Le burnout de Noël
🎵 It's the most wonderful time of the year 🎵
Ahhh Noël... 🎄
Ses sapins, ses guirlandes, ses pères Noël, ses cadeaux, ses burnouts...

C'est moi ou chaque année, on a l'impression d'arriver à Noël sur les rotules ? Avant de faire une rétrospective de l'année pour se dire "Bon bah celle-là, on la regrettera pas" ? 😤
Cette sensation, on l'a tout particulièrement en tant qu'entrepreneur, évidemment.
Cette année, coup sur coup, 2 entrepreneurs différents que je coache ont frôlé le burnout.
"Ah, ça, c'est le fameux burnout de Noël", je me suis dit 😶
"Il faut s'arrêter maintenant"
Lynda s'est lancée dans une sacrée aventure : un ultra-trail de plus de 160km en Nouvelle-Zélande.
Oui mais voilà : elle était "hors-délai". Elle a couru trop lentement, et s'est fait en quelque sorte rattraper par la voiture balai. On lui a dit : "Il faut s'arrêter maintenant, la course est finie". Mais Lynda n'a rien voulu entendre.
Elle est allée jusqu'au bout :


À bout de forces et hors délai, Lynda a voulu franchir la ligne d'arrivée malgré tout (vidéo)
On peut le voir comme la preuve d'une incroyable volonté. Bravo Lynda, t'as rien lâché. Ça c'est une winneuse, regarde ma fille.
Moi je vois cela aujourd'hui sur un autre plan, plus psychologique.
Lynda était dératée.
Etre dé-raté, littéralement, c'était ne plus avoir de limite physiologique perçue. On ne s'arrête plus, on n'a plus de bouton "off".
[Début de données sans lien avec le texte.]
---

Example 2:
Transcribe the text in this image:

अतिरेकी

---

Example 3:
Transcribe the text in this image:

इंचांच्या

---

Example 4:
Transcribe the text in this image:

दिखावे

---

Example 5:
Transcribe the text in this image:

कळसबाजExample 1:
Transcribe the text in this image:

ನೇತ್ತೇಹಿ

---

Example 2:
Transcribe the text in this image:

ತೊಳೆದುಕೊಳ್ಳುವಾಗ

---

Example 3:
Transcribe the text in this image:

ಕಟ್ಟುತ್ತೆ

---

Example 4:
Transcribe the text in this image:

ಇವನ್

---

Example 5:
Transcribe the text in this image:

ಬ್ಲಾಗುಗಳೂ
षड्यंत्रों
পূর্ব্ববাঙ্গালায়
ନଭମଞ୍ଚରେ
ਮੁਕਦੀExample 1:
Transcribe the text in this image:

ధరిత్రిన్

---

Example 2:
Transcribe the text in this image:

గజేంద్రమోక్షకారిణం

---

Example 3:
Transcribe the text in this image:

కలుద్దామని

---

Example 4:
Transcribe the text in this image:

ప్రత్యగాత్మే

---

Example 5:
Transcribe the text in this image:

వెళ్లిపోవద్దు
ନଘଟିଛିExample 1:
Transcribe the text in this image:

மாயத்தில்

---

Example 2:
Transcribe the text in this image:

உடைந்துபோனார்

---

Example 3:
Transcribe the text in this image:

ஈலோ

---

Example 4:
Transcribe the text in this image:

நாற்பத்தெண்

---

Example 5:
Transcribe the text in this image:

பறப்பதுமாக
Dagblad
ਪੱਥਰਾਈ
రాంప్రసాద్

Ce type de comportement est connu et bien documenté. Et si vous croyez que Lynda était dingue, attendez de lire l'article sur Raf, qui a fait une course mégaextrême (430km) et qui a vu des morts lui parler :

"Il a perdu la tête en participant à une course de 430km. Puis il a réessayé encore et encore"
Les entrepreneurs ne sont pas en reste
Alors on pourrait penser que tout ça ne concerne que les sportifs de haut niveau.
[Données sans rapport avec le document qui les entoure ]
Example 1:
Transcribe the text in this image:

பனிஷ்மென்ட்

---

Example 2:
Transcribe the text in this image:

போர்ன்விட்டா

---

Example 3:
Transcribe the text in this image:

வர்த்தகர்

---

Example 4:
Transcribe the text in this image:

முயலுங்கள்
Mais chez les entrepreneurs, qui SONT des sportifs de haut niveau à leur façon, c'est le même principe et il est lui aussi connu. Ce n'est peut-être pas un effort physique impressionnant, mais c'est clairement un effort psychologique de dingue.
Deux cas réels de ce mois-ci :
- Cas 1 : startup qui cherche son produit dans la HRtech. Je leur conseille de faire du service pour "apprendre" les besoins. Ils font naturellement des formations en entreprise, qu'ils accumulent. Ils signent pas mal de contrats (chouette !) mais ensuite il faut tout délivrer (bah ouais). Du coup, ils ont vécu je cite un "mois de dispersion" et même un "épisode d'angoisse".
- Cas 2 : startup de formation en ligne dans le secteur de l'aéronautique. Fondateur épuisé après une année de montagnes russes émotionnelles, il se sent dépassé en fin d'année. Beaucoup de micro-interruptions pour des problèmes mineurs, qui créent une fatigue disproportionnée. Il ne rêve que d'une chose : être seul.
Des cas comme ça, je pourrais en citer plein. Le truc, c'est qu'on n'en parle pas (même si ça se fait de plus en plus). Moi-même j'ai été concerné début 2020, juste à temps pour le Covid. 😷 Je vous partage la vidéo à la fin de la newsletter.
☝️ Mon analyse
En tant qu'entrepreneur :
Il y a beaucoup à faire. 📑
Puis il y a encore plus à faire. 📑📑
Puis il y a encore beaucoup plus plus à faire. 📑📑📑
C'est pas grave. On ajoute le travail sur la pile, et on continue. On n'est pas CEO, on est "Shit manager". 💩
Cette posture de superhéros qui peut tout régler, c'est grisant. Mais ça finit par rencontrer ses limites, physiques, émotionnelles, qui sont réelles.